The American Out of Doors
WE are too prone to look at modern life as cut off from the past by a great gulf: it is so much more important to us. A Greek, a mediæval Italian, seems spectral, impossible. We cannot realize that Athenians and Florentines loved and hated, bought and sold, jested, wept, talked scandal, suffered and died, quite as men do nowadays. The world is so old, and yet so new. These same commonplaces I am writing have been written so many times before and seemed just as commonplace. Yet we forget them.
Notwithstanding, certain differences, marked differences, do separate the nineteenth century from the past. Great forces have worked to mould our civilization, some of them external and material, yet even these reacting on the internal and spiritual, as the external, to a greater or less degree, always must. To go some way back, there is printing, a force that made itself felt long ago ; but the development of printing in the daily press is something absolutely modern, and who can estimate its importance ? Then there is democracy, closely connected with the preceding ; the belief that the numerical majority of mankind is not only entitled to equal consideration by government, but competent to control that government, almost, if not quite directly. Again, we have the great mechanical discoveries, which fall within the last hundred years : steam, the breaker-down of barriers, the annihilator of nationality, the agent that has tripled man’s control of nature and drawn tighter the girdle of the world ; electricity, which already regards telegraph and telephone as trifles, and looks forward to producing in another century a locomotive power that will make us cast steam into a corner, forgotten.

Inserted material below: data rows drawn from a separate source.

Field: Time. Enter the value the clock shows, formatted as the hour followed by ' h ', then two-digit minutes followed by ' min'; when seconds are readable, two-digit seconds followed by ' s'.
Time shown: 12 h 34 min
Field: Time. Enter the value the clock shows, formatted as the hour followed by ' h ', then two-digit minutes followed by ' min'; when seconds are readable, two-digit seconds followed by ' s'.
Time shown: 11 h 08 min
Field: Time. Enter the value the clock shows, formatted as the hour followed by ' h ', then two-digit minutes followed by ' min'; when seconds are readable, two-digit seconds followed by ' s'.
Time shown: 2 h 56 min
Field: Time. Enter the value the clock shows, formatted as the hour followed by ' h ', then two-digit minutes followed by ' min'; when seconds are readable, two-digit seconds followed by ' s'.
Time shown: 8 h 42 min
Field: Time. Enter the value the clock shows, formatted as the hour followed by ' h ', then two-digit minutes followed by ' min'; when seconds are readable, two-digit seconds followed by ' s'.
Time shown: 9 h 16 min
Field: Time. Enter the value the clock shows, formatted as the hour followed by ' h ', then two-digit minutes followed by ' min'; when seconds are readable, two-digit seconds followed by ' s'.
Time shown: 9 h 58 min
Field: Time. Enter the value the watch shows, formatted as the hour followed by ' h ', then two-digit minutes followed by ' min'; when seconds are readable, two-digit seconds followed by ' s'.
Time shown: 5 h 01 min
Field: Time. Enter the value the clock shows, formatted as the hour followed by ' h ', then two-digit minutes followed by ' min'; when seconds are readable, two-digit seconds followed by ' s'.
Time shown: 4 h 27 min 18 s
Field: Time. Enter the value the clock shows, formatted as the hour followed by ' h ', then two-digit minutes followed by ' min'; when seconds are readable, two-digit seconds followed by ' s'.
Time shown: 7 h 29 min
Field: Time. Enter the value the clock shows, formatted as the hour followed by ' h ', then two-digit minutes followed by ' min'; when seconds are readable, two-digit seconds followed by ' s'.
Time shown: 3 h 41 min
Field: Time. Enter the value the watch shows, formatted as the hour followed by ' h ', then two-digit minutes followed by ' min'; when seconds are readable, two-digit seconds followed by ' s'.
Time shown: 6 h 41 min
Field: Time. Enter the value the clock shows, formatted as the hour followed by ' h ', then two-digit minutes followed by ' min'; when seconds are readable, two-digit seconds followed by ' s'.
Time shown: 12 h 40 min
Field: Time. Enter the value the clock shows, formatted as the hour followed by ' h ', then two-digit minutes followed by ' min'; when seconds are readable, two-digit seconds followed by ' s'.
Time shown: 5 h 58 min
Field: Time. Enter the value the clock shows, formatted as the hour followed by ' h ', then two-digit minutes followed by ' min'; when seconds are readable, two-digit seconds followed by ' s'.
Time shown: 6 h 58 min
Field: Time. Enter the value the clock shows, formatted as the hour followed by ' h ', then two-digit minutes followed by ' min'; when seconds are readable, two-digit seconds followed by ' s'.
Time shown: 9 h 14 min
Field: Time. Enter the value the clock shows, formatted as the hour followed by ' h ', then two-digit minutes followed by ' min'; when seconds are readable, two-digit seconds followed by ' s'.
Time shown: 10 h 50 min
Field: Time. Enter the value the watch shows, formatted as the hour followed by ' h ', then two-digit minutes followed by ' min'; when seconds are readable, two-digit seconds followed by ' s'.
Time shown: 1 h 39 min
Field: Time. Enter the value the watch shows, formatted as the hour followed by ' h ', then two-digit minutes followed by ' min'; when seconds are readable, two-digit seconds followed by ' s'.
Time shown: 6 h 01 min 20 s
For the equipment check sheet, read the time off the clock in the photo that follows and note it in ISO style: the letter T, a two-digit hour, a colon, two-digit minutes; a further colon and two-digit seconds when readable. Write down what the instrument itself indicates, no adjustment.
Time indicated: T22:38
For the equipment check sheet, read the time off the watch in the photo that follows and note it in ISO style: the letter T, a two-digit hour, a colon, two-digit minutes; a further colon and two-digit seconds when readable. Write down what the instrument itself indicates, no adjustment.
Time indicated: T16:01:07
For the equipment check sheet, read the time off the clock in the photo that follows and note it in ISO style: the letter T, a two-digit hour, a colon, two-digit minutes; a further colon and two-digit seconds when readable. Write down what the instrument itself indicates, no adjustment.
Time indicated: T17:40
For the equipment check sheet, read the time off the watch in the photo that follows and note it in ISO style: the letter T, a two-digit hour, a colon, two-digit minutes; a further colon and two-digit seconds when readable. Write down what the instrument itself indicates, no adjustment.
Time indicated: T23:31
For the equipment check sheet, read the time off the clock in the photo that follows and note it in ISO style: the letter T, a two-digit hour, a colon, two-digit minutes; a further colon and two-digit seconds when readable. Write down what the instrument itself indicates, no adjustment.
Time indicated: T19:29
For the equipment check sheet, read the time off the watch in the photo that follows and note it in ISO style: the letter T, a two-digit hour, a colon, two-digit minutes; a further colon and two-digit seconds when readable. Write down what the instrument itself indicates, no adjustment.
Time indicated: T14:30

There are spiritual influences, too, subtler and harder to investigate, which may be considered either as cause or as effect. For instance, there is the extraordinary development of music, which in the modern sense can scarcely be said to be three hundred years old : music, so different from all the other arts in its combination of sensuous appeal with supersensual suggestion ; so quick to profit by mechanics, yet so far above them ; so capable of expressing all moods and all passions ; so various in its methods and styles ; in a word, so preëminently modern, Another influence, quite as modern and even more powerful, is the love of nature. Perhaps I should say, the seientific study and comprehension of nature. Neither expression by itself is sufficient.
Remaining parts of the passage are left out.